** READING PASSAGE follows **
A version of this was published in The Santa Fe New Mexican
September 23, 2010
Jim Scarantino — lawyer, pundit, investigator, political gadfly and now an opera singer — announced Wednesday that he’s leaving his job as top dog at the New Mexico Watchdog website.
Scarantino informed his readers that he’s off for a year of travel — including visiting World War I battlefields in Europe, where his grandfather fought as a 16-year old Sicilian solider.
He’s also going to spend some time on the opera stage. “I am singing with Opera Southwest in its October performances of Rossini’s ‘The Italian Girl in Algiers’ and hopefully next March in ‘La Traviata,’ ” he wrote.
“I auditioned for the small men’s chorus,” Scarantino told me in a phone conversation Wednesday. “There’s 12 men who play sailors, pirates, eunuchs. ... I’ve never done anything like this before.”
He’ll also be visiting Cuba. Scarantino, of course, isn’t the only New Mexican to go there in recent months. “I’m going to check up on what Bill Richardson did while he was there,” he joked.
The Watchdog website is a creature of the Rio Grande Foundation, a conservative “free-market” think tank.
** End of READING PASSAGE **
** DATA UNDER STUDY follows **
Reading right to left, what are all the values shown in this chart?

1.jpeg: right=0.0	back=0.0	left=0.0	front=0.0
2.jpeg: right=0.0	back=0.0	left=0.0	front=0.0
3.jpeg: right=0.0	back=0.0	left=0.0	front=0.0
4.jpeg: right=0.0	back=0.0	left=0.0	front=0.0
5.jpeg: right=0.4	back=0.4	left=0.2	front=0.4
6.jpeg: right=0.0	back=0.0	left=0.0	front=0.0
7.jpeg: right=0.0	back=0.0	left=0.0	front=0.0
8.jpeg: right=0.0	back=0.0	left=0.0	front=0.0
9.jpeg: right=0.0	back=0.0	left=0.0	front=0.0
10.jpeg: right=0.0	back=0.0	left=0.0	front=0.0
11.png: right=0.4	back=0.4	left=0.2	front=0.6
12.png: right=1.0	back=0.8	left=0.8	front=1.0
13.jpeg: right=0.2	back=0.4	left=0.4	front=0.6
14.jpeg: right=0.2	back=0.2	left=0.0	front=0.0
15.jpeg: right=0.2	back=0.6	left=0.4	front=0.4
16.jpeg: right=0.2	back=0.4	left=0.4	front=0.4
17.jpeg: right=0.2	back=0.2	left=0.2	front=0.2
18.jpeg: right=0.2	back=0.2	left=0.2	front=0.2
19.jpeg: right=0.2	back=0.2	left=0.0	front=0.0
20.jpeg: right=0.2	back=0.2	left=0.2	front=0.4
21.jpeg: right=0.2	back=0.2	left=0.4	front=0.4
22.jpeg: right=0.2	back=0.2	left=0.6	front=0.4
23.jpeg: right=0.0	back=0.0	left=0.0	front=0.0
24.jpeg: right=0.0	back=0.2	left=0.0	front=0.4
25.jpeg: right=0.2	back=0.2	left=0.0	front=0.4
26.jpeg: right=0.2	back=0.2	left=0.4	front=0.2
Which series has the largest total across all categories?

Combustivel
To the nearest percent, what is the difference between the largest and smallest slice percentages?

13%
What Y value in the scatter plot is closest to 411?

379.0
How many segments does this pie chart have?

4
** End of DATA UNDER STUDY **
TO DO:
[1] In the article on Jim Scarantino, rewrite the paragraph beginning "He’s also going to spend some time on the opera stage" as a single shorter sentence that keeps its main facts.
[2] Answer these questions using the article on Jim Scarantino:
(a) Which website is Scarantino leaving?
(b) How old was his grandfather when he fought in World War I?
(c) Which organization created the Watchdog website?
[3] From the article on Jim Scarantino, extract the passage starting at "A version of" and ending at "Mexico Watchdog website.".

ANSWERS TO EACH TASK:
[1] Scarantino will sing with Opera Southwest in its October performances of Rossini’s "The Italian Girl in Algiers" and hopes to sing in "La Traviata" next March.

[2]
(a) The New Mexico Watchdog website.
(b) He was 16 years old.
(c) The Rio Grande Foundation.

[3]
A version of this was published in The Santa Fe New Mexican
September 23, 2010
Jim Scarantino — lawyer, pundit, investigator, political gadfly and now an opera singer — announced Wednesday that he’s leaving his job as top dog at the New Mexico Watchdog website.